One objection I’ve heard was that CI would generate “fake” usage data. But that problem is solvable: Julia “knows” when it is running CI, Pkg can detect this and report the data correspondingly.

1 Like

OK, it may be just me, but I detect a problem for Julia from this thread. People find telemetry distasteful. They have come to expect this from the big corporations that steal our data everyday in every way, but somehow expect the Julia project to be “better”. Could it be that the telemetry that was supposed to “help” Julia grow will in fact hurt it?

6 Likes

Because server side collection alone doesn’t tell you anything about the environment the code is ultimately run in. Whether it’s run in CI or run on a developers laptop is a big difference. If the difference didn’t matter, I could simply run useless CI jobs for my favorite project noone uses, promote it a little bit, use those statistics to apply for funding and be on my merry way.

That’s precisely what’s being done with the CI environment variables (https://julialang.org/legal/data/#ci_variables).

As I understand both the code and legal disclaimers (the often linked julialang.org/legal/data/) julia is trying to be better by not sending what you clicked on in a different tab. By not tracking everything you do by checking your clipboard like apps do. By not following your day to day activities through social media blurbs and widgets. Putting those practices on the same level as providing a service (hosting packages) and finding out how this service (and nothing more!) is used is appalling, to say the least.

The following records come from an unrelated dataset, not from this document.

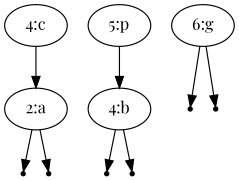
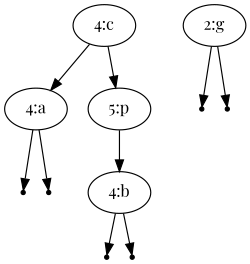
  digraph {
    fontname="Playfair Display"
    node [fontname="Playfair Display" shape=point]
    edge [fontname="Playfair Display"]
    n1 [label="4:c" shape=""]
-   n2 [label="2:a" shape=""]
+   n2 [label="4:a" shape=""]
    n3 [label="5:p" shape=""]
    3
    4
    n6 [label="4:b" shape=""]
    7
    8
-   n9 [label="6:g" shape=""]
+   n9 [label="2:g" shape=""]
    10
    11
    n1 -> n2
+   n1 -> n3
    n2 -> 3
    n2 -> 4
    n3 -> n6
    n6 -> 7
    n6 -> 8
    n9 -> 10
    n9 -> 11
  }
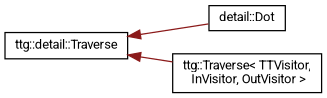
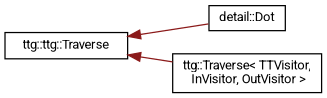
  digraph {
    fontname=Roboto
    rankdir=LR
    node [color=black fillcolor=white fontname=Roboto fontsize=10 shape=record style=filled]
    edge [color=firebrick4 dir=back fontname=Roboto fontsize=10 labelfontname=FreeSans labelfontsize=10 style=solid]
-   n1 [height=0.2 label="ttg::detail::Traverse" width=0.4]
+   n1 [height=0.2 label="ttg::ttg::Traverse" width=0.4]
    n2 [height=0.2 label="detail::Dot" width=0.4]
    n3 [height=0.2 label="ttg::Traverse\< TTVisitor,\l InVisitor, OutVisitor \>" width=0.4]
    n1 -> n2
    n1 -> n3
  }
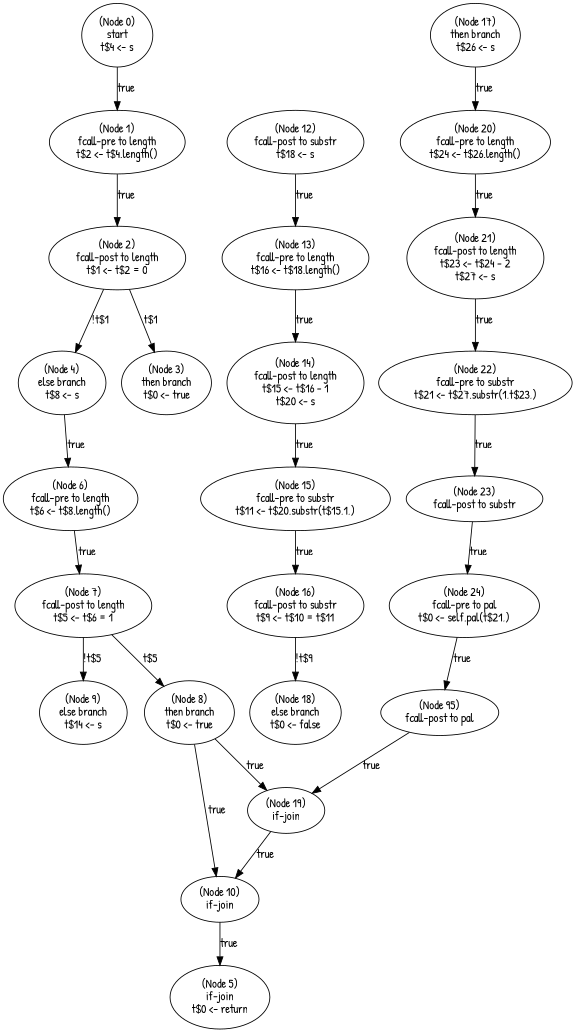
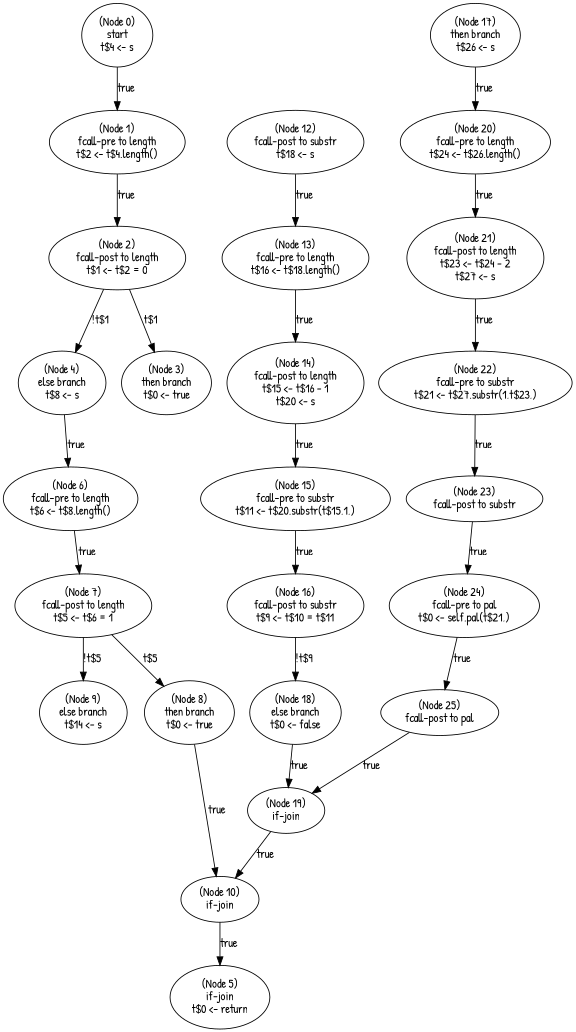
  digraph {
    fontname="Patrick Hand"
    node [fontname="Patrick Hand"]
    edge [fontname="Patrick Hand"]
    n1 [label="(Node 0)\nstart\nt$4 <- s\n"]
    n2 [label="(Node 1)\nfcall-pre to length\nt$2 <- t$4.length()\n"]
    n3 [label="(Node 2)\nfcall-post to length\nt$1 <- t$2 = 0\n"]
    n4 [label="(Node 4)\nelse branch\nt$8 <- s\n"]
    n5 [label="(Node 3)\nthen branch\nt$0 <- true\n"]
    n6 [label="(Node 6)\nfcall-pre to length\nt$6 <- t$8.length()\n"]
    n7 [label="(Node 7)\nfcall-post to length\nt$5 <- t$6 = 1\n"]
    n8 [label="(Node 5)\nif-join\nt$0 <- return\n"]
    n9 [label="(Node 9)\nelse branch\nt$14 <- s\n"]
    n10 [label="(Node 8)\nthen branch\nt$0 <- true\n"]
    n11 [label="(Node 10)\nif-join\n"]
    n12 [label="(Node 12)\nfcall-post to substr\nt$18 <- s\n"]
    n13 [label="(Node 13)\nfcall-pre to length\nt$16 <- t$18.length()\n"]
    n14 [label="(Node 14)\nfcall-post to length\nt$15 <- t$16 - 1\nt$20 <- s\n"]
    n15 [label="(Node 15)\nfcall-pre to substr\nt$11 <- t$20.substr(t$15,1,)\n"]
    n16 [label="(Node 16)\nfcall-post to substr\nt$9 <- t$10 = t$11\n"]
    n17 [label="(Node 18)\nelse branch\nt$0 <- false\n"]
    n18 [label="(Node 19)\nif-join\n"]
    n19 [label="(Node 17)\nthen branch\nt$26 <- s\n"]
    n20 [label="(Node 20)\nfcall-pre to length\nt$24 <- t$26.length()\n"]
    n21 [label="(Node 21)\nfcall-post to length\nt$23 <- t$24 - 2\nt$27 <- s\n"]
    n22 [label="(Node 22)\nfcall-pre to substr\nt$21 <- t$27.substr(1,t$23,)\n"]
    n23 [label="(Node 23)\nfcall-post to substr\n"]
    n24 [label="(Node 24)\nfcall-pre to pal\nt$0 <- self.pal(t$21,)\n"]
-   n25 [label="(Node 95)\nfcall-post to pal\n"]
+   n25 [label="(Node 25)\nfcall-post to pal\n"]
    n1 -> n2 [label=true]
    n2 -> n3 [label=true]
    n3 -> n4 [label="!t$1"]
    n3 -> n5 [label="t$1"]
    n4 -> n6 [label=true]
    n6 -> n7 [label=true]
    n7 -> n9 [label="!t$5"]
    n7 -> n10 [label="t$5"]
    n10 -> n11 [label=true]
    n11 -> n8 [label=true]
    n12 -> n13 [label=true]
    n13 -> n14 [label=true]
    n14 -> n15 [label=true]
    n15 -> n16 [label=true]
    n16 -> n17 [label="!t$9"]
-   n10 -> n18 [label=true]
+   n17 -> n18 [label=true]
    n18 -> n11 [label=true]
    n19 -> n20 [label=true]
    n20 -> n21 [label=true]
    n21 -> n22 [label=true]
    n22 -> n23 [label=true]
    n23 -> n24 [label=true]
    n24 -> n25 [label=true]
    n25 -> n18 [label=true]
  }
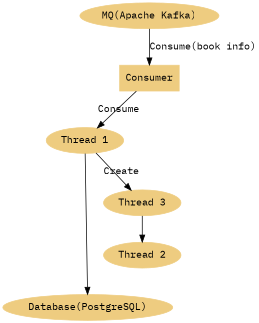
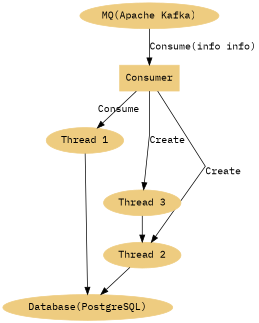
  digraph {
    fontname="IBM Plex Mono"
    splines=FALSE
    node [color="#eecc80" fontname="IBM Plex Mono" style=filled]
    edge [fontname="IBM Plex Mono"]
    n1 [label=Consumer shape="|square,rectangle,circle,ellipse,triangle,plaintext,point,diamond,pentagon,hexagon,septagon,octagon,egg,trapezium,parallelogram,house,doublecircle,doubleoctagon,tripleoctagon,invtriangle,invtrapezium,invhouse,Mdiamond,Msquare,Mcircle,none,note,tab,folder,box3d|"]
    "Thread 1"
    "Thread 2"
    "Thread 3"
    "Database(PostgreSQL)"
    "MQ(Apache Kafka)"
    n1 -> "Thread 1" [label=Consume]
-   "Thread 1" -> "Thread 3" [label=Create]
+   n1 -> "Thread 2" [label=Create]
+   n1 -> "Thread 3" [label=Create]
    "Thread 1" -> "Database(PostgreSQL)"
+   "Thread 2" -> "Database(PostgreSQL)"
    "Thread 3" -> "Thread 2"
-   "MQ(Apache Kafka)" -> n1 [label="Consume(book info)"]
+   "MQ(Apache Kafka)" -> n1 [label="Consume(info info)"]
  }
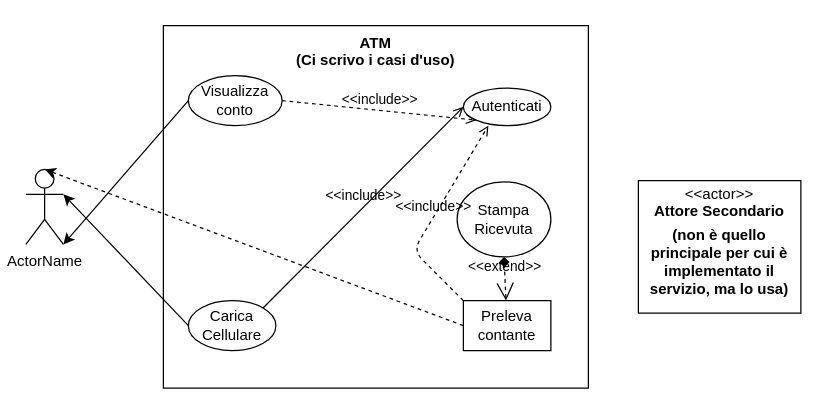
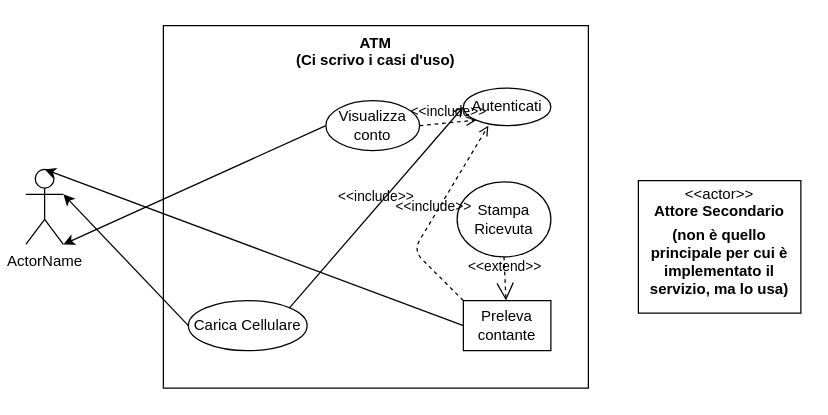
  <mxCell id="0" />
  <mxCell id="1" parent="0" />
  <mxCell id="2" value="ActorName" style="shape=umlActor;html=1;verticalLabelPosition=bottom;verticalAlign=top;align=center;" vertex="1" parent="1"><mxGeometry x="20" y="135" width="30" height="60" as="geometry" /></mxCell>
  <mxCell id="3" value="ATM&lt;br&gt;(Ci scrivo i casi d'uso)" style="shape=rect;html=1;verticalAlign=top;fontStyle=1;whiteSpace=wrap;align=center;" vertex="1" parent="1"><mxGeometry x="130" y="20" width="340" height="290" as="geometry" /></mxCell>
  <mxCell id="4" style="edgeStyle=none;html=1;exitX=0;exitY=0.5;exitDx=0;exitDy=0;entryX=1;entryY=1;entryDx=0;entryDy=0;entryPerimeter=0;strokeColor=default;" edge="1" parent="1" source="5" target="2"><mxGeometry relative="1" as="geometry" /></mxCell>
- <mxCell id="5" value="Visualizza conto" style="ellipse;whiteSpace=wrap;html=1;" vertex="1" parent="1"><mxGeometry x="150" y="60" width="75" height="40" as="geometry" /></mxCell>
- <mxCell id="6" style="edgeStyle=none;html=1;exitX=0;exitY=0.5;exitDx=0;exitDy=0;entryX=0.5;entryY=0;entryDx=0;entryDy=0;entryPerimeter=0;dashed=1;" edge="1" parent="1" source="7" target="2"><mxGeometry relative="1" as="geometry" /></mxCell>
+ <mxCell id="5" value="Visualizza conto" style="ellipse;whiteSpace=wrap;html=1;" vertex="1" parent="1"><mxGeometry x="260" y="80" width="75" height="40" as="geometry" /></mxCell>
+ <mxCell id="6" style="edgeStyle=none;html=1;exitX=0;exitY=0.5;exitDx=0;exitDy=0;entryX=0.5;entryY=0;entryDx=0;entryDy=0;entryPerimeter=0;" edge="1" parent="1" source="7" target="2"><mxGeometry relative="1" as="geometry" /></mxCell>
  <mxCell id="7" value="Preleva contante" style="whiteSpace=wrap;html=1;rounded=0;" vertex="1" parent="1"><mxGeometry x="370" y="240" width="70" height="40" as="geometry" /></mxCell>
  <mxCell id="8" style="edgeStyle=none;html=1;exitX=0;exitY=0.5;exitDx=0;exitDy=0;entryX=1;entryY=0.333;entryDx=0;entryDy=0;entryPerimeter=0;" edge="1" parent="1" source="9" target="2"><mxGeometry relative="1" as="geometry" /></mxCell>
- <mxCell id="9" value="Carica Cellulare" style="ellipse;whiteSpace=wrap;html=1;" vertex="1" parent="1"><mxGeometry x="150" y="240" width="70" height="40" as="geometry" /></mxCell>
+ <mxCell id="9" value="Carica Cellulare" style="ellipse;whiteSpace=wrap;html=1;" vertex="1" parent="1"><mxGeometry x="150" y="240" width="95" height="40" as="geometry" /></mxCell>
  <mxCell id="10" value="Stampa Ricevuta" style="ellipse;whiteSpace=wrap;html=1;" vertex="1" parent="1"><mxGeometry x="365" y="145" width="75" height="60" as="geometry" /></mxCell>
- <mxCell id="11" value="&amp;lt;&amp;lt;extend&amp;gt;&amp;gt;" style="edgeStyle=none;html=1;startArrow=open;endArrow=diamond;startSize=12;verticalAlign=bottom;dashed=1;labelBackgroundColor=none;strokeColor=default;entryX=0.5;entryY=1;entryDx=0;entryDy=0;" edge="1" parent="1" source="7" target="10"><mxGeometry width="160" relative="1" as="geometry"><mxPoint x="160" y="250" as="sourcePoint" /><mxPoint x="320" y="250" as="targetPoint" /></mxGeometry></mxCell>
+ <mxCell id="11" value="&amp;lt;&amp;lt;extend&amp;gt;&amp;gt;" style="edgeStyle=none;html=1;startArrow=open;endArrow=none;startSize=12;verticalAlign=bottom;dashed=1;labelBackgroundColor=none;strokeColor=default;entryX=0.5;entryY=1;entryDx=0;entryDy=0;" edge="1" parent="1" source="7" target="10"><mxGeometry width="160" relative="1" as="geometry"><mxPoint x="160" y="250" as="sourcePoint" /><mxPoint x="320" y="250" as="targetPoint" /></mxGeometry></mxCell>
  <mxCell id="12" value="Autenticati" style="ellipse;whiteSpace=wrap;html=1;" vertex="1" parent="1"><mxGeometry x="370" y="70" width="70" height="30" as="geometry" /></mxCell>
  <mxCell id="13" value="&amp;lt;&amp;lt;include&amp;gt;&amp;gt;" style="edgeStyle=none;html=1;endArrow=open;verticalAlign=bottom;dashed=0;labelBackgroundColor=none;strokeColor=default;exitX=1;exitY=0;exitDx=0;exitDy=0;entryX=0;entryY=0.5;entryDx=0;entryDy=0;" edge="1" parent="1" source="9" target="12"><mxGeometry width="160" relative="1" as="geometry"><mxPoint x="160" y="230" as="sourcePoint" /><mxPoint x="320" y="230" as="targetPoint" /></mxGeometry></mxCell>
  <mxCell id="14" value="&amp;lt;&amp;lt;include&amp;gt;&amp;gt;" style="edgeStyle=none;html=1;endArrow=open;verticalAlign=bottom;dashed=1;labelBackgroundColor=none;strokeColor=default;entryX=0;entryY=1;entryDx=0;entryDy=0;exitX=1;exitY=0.5;exitDx=0;exitDy=0;" edge="1" parent="1" source="5" target="12"><mxGeometry width="160" relative="1" as="geometry"><mxPoint x="140" y="260" as="sourcePoint" /><mxPoint x="300" y="260" as="targetPoint" /></mxGeometry></mxCell>
  <mxCell id="15" value="&amp;lt;&amp;lt;include&amp;gt;&amp;gt;" style="edgeStyle=none;html=1;endArrow=open;verticalAlign=bottom;dashed=1;labelBackgroundColor=none;strokeColor=default;exitX=0;exitY=0;exitDx=0;exitDy=0;entryX=1;entryY=0.5;entryDx=0;entryDy=0;" edge="1" parent="1" source="7"><mxGeometry width="160" relative="1" as="geometry"><mxPoint x="545.163" y="115.569" as="sourcePoint" /><mxPoint x="390" y="100" as="targetPoint" /><Array as="points"><mxPoint x="330" y="200" /></Array></mxGeometry></mxCell>
  <mxCell id="16" value="&lt;p style=&quot;margin:0px;margin-top:4px;text-align:center;&quot;&gt;&amp;lt;&amp;lt;actor&amp;gt;&amp;gt;&lt;br&gt;&lt;b&gt;Attore Secondario&lt;/b&gt;&lt;/p&gt;&lt;p style=&quot;margin:0px;margin-top:4px;text-align:center;&quot;&gt;&lt;b&gt;(non è quello principale per cui è implementato il servizio, ma lo usa&lt;/b&gt;&lt;b style=&quot;background-color: initial;&quot;&gt;)&lt;/b&gt;&lt;/p&gt;" style="shape=rect;html=1;overflow=fill;html=1;whiteSpace=wrap;align=center;" vertex="1" parent="1"><mxGeometry x="510" y="144" width="130" height="106" as="geometry" /></mxCell>
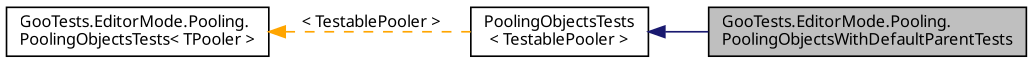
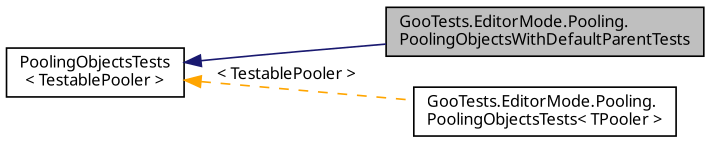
  digraph {
    rankdir=LR
    node [color=black fillcolor=white fontname=Calibrii fontsize=10 shape=record style=filled]
    edge [dir=back fontname=Calibrii fontsize=10 labelfontname=Calibrii labelfontsize=10]
    n1 [fillcolor=grey75 fontcolor=black height=0.2 label="GooTests.EditorMode.Pooling.\lPoolingObjectsWithDefaultParentTests" width=0.4]
    n2 [height=0.2 label="PoolingObjectsTests\l\< TestablePooler \>" width=0.4]
    n3 [height=0.2 label="GooTests.EditorMode.Pooling.\lPoolingObjectsTests\< TPooler \>" width=0.4]
    n2 -> n1 [color=midnightblue style=solid]
-   n3 -> n2 [color=orange label=" \< TestablePooler \>" style=dashed]
+   n2 -> n3 [color=orange label=" \< TestablePooler \>" style=dashed]
  }
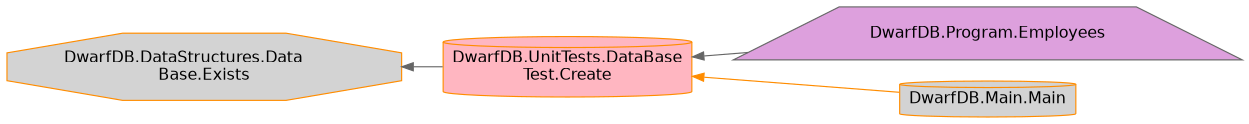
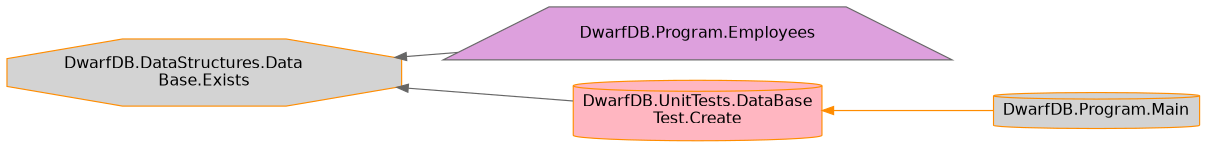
  digraph {
    rankdir=LR
    node [color=darkorange fillcolor=lightgrey fontname=Helvetica fontsize=14 shape=cylinder style=filled]
    edge [color=gray40 dir=back fontname=Helvetica fontsize=14 labelfontname=Helvetica labelfontsize=14 style=solid]
    n1 [fontcolor=black height=0.2 label="DwarfDB.DataStructures.Data\lBase.Exists" shape=octagon width=0.4]
    n2 [color=gray40 fillcolor=plum height=0.2 label="DwarfDB.Program.Employees" shape=trapezium width=0.4]
    n3 [fillcolor=lightpink height=0.2 label="DwarfDB.UnitTests.DataBase\lTest.Create" width=0.4]
-   n4 [height=0.2 label="DwarfDB.Main.Main" width=0.4]
-   n3 -> n2
+   n4 [height=0.2 label="DwarfDB.Program.Main" width=0.4]
+   n1 -> n2
    n1 -> n3
    n3 -> n4 [color=darkorange]
  }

Julia is trying to exist as an open source entity, which means getting funding. That funding has to come from somewhere and has to be justified (there really aren’t that many philantropists in the tech scene, be real). Evidently, and as can be seen in a lot of other open source projects, community contributions don’t pay rent nearly enough to cover hosting, developer time and conventions. I for one can’t contribute directly because I’m a student and simply can’t afford to do so.

Every person outside of this community I’ve talked to and asked about this had the same reaction: “Wow, that’s it? Feels fine”. I really doubt that this minimal telemetry here will hurt adoption.

5 Likes

Somehow I don’t see this as a real threat. The usage statistics are not likely to be the only criterion in deciding which packages get support. There are publications, stars on github, …

1 Like

The big problem is disambiguating active users from just random downloads. We have this problem for Julia itself. Julia downloads are up to 15 million or so, but we only have a very rough idea of what the actual number of active users is (“a few hundred thousand”) and even less so for packages. It’s a hard problem to solve, but the hypothesis is that looking at request patterns would separate out these groups fairly cleanly and give actual answers.

9 Likes

Computing transforms of server-side data that allow useful analyses but
don’t keep UUIDs around is something that I’ve put a lot of thought into
and would like to develop, but it does not seem like all people who
object to client UUIDs would be satisfied by this.

Maybe since it is another promise about serverside data post-processing that
the user needs to trust but cannot verify for himself.

On a lighter note: I’d be suprised and wary if someone (might even be a good
friend) takes my fingerprint in order to help me cooking, largely because it
feels unnecessary and out-of-place to invade my privacy in that way. No matter
how much I trust that person or what explanations he has, it does leave a weird
feeling that is not exactly beneficial.

3 Likes

Sorry, I don’t follow. When Pkg handles a request for a package to be installed it is not a “random” request, is it?